California already has a program to serve residents of medically underserved communities. Over 600 primary health care delivery sites serve over 1.6 million patients, with grants from the federal Health Center Program. Ranked as one of the 10 most‐effective federal programs by the Office of Management and Budget, the Health Center Program offers a program in place with the potential to improve access to health care. However, the centers rely heavily on state funding to provide care.
California already has a program to insure individuals who are poor and disabled. Like MRMIP, Medi‐Cal is seriously underfunded. Medi‐Cal spending per enrollee in fiscal year 2006 was $2,740 compared with the U.S. average of $4,575. Reimbursement rates are so low that many private physicians refuse to serve Medi‐Cal patients. Stories abound about the lack of access to both primary and specialty care for Californians insured through Medi‐Cal, and it is only getting worse.
Adequate funding requires a realignment of state spending priorities. However, the state Legislature seems incapable of taking steps that would reduce spending in other areas, such as privatizing some prison facilities or contracting with other states to provide prison services.
Similarly, the Legislature is unwilling to take a firm position on cutting state funding for higher education. Despite recent fee increases, student fees remain relatively cheap.
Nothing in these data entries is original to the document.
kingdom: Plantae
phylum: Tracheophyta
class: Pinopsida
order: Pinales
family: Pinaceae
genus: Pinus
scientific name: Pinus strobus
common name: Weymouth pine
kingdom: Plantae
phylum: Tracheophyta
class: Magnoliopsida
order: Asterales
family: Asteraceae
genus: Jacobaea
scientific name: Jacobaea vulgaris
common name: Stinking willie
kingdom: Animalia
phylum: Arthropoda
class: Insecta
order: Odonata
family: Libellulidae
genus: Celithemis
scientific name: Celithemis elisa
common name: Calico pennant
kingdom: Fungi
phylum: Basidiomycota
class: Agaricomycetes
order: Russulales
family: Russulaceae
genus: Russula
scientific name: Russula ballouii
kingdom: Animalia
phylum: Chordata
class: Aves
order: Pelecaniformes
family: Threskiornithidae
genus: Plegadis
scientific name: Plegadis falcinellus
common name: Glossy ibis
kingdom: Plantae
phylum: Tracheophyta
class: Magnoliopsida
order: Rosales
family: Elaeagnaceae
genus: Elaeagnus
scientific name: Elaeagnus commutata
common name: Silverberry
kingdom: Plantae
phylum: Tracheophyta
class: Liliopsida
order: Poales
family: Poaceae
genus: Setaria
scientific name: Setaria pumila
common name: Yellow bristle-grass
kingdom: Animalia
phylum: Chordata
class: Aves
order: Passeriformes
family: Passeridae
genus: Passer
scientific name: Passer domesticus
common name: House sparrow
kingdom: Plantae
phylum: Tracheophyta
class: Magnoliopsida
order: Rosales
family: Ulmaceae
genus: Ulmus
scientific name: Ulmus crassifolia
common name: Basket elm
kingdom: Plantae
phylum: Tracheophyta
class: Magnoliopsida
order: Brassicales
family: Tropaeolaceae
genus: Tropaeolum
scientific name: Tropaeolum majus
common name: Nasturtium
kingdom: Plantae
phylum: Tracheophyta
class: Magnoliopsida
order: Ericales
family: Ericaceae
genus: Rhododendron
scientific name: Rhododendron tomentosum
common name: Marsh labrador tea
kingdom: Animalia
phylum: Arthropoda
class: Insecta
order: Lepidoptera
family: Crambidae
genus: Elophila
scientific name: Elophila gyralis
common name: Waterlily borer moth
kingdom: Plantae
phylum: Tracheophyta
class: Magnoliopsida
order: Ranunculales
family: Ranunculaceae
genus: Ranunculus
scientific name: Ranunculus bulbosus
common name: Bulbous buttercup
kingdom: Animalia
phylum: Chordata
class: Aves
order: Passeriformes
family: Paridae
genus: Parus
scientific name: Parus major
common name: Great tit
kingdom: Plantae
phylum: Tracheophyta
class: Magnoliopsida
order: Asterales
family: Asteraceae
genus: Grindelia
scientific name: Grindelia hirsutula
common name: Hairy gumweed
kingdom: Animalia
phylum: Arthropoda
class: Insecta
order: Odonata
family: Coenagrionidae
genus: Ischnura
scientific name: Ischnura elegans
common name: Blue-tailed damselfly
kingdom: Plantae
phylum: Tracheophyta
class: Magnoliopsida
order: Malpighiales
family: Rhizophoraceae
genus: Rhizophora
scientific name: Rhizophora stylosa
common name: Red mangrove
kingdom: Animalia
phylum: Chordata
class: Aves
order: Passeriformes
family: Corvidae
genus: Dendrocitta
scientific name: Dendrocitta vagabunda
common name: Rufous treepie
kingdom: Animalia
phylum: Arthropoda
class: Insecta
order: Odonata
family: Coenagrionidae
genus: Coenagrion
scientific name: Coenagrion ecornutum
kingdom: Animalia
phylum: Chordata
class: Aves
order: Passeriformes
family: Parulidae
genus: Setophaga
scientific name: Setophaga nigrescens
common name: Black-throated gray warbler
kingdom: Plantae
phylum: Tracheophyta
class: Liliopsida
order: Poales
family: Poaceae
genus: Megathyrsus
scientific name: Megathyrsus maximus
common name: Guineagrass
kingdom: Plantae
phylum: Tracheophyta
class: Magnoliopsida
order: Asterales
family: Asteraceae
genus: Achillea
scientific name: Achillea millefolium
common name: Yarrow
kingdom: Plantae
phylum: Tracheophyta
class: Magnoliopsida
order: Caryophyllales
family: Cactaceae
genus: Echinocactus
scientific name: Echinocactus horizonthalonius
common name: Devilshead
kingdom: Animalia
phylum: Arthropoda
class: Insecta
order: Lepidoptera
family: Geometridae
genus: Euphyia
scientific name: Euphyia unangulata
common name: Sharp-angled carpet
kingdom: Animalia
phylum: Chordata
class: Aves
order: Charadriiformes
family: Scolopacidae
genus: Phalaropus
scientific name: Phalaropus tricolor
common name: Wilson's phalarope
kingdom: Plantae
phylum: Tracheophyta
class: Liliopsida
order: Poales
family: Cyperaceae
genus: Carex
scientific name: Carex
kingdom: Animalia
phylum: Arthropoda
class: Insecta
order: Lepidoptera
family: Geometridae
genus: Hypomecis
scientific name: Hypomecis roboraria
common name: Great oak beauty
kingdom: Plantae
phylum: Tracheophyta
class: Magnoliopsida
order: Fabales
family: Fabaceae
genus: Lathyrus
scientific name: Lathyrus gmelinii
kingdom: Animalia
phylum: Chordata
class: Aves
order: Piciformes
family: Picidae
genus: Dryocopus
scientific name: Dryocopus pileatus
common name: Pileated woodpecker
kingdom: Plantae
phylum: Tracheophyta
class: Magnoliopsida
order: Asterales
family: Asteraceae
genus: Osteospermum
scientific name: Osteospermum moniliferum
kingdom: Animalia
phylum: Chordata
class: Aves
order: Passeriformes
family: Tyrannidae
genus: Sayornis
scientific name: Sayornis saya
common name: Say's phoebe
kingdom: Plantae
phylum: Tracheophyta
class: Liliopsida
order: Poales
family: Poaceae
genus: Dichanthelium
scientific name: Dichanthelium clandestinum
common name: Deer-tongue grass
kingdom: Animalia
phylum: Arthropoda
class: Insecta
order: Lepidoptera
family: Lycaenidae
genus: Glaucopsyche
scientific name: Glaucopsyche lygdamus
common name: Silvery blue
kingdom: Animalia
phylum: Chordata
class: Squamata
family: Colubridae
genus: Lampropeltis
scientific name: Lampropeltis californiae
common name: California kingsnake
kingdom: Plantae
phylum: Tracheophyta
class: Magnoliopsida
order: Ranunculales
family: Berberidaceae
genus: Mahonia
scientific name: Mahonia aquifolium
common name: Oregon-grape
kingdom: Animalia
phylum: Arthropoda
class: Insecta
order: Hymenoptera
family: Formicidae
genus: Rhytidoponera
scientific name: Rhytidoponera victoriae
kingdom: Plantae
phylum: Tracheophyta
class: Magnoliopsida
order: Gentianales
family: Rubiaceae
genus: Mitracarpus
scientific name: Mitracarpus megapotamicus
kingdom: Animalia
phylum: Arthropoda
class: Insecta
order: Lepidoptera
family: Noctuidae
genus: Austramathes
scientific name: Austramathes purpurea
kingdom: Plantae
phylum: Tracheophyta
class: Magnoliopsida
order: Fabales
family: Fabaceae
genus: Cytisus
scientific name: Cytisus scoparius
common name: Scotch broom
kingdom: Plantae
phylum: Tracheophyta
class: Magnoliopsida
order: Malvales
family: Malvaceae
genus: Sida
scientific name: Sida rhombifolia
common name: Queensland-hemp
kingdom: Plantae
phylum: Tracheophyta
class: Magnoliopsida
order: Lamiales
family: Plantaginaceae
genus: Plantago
Reducing funding for higher education and prisons would free funds to help the needy and those with preexisting conditions buy health care. It’s a matter of setting priorities.
Other adjustments won’t have as big a fiscal impact but, for example, licensing hairdressers, contractors and other professionals may be something California can do without – many states manage without state licensing. Politicians have to say no to strong political constituencies when their interests do not align with those of the state at large.
California has programs in place to help individuals with preexisting conditions and those who are too poor to buy insurance. A new round of programmatic changes at the federal level which would impose federal mandates on California and won’t solve the underlying problem – a lack of sound priorities in state funding.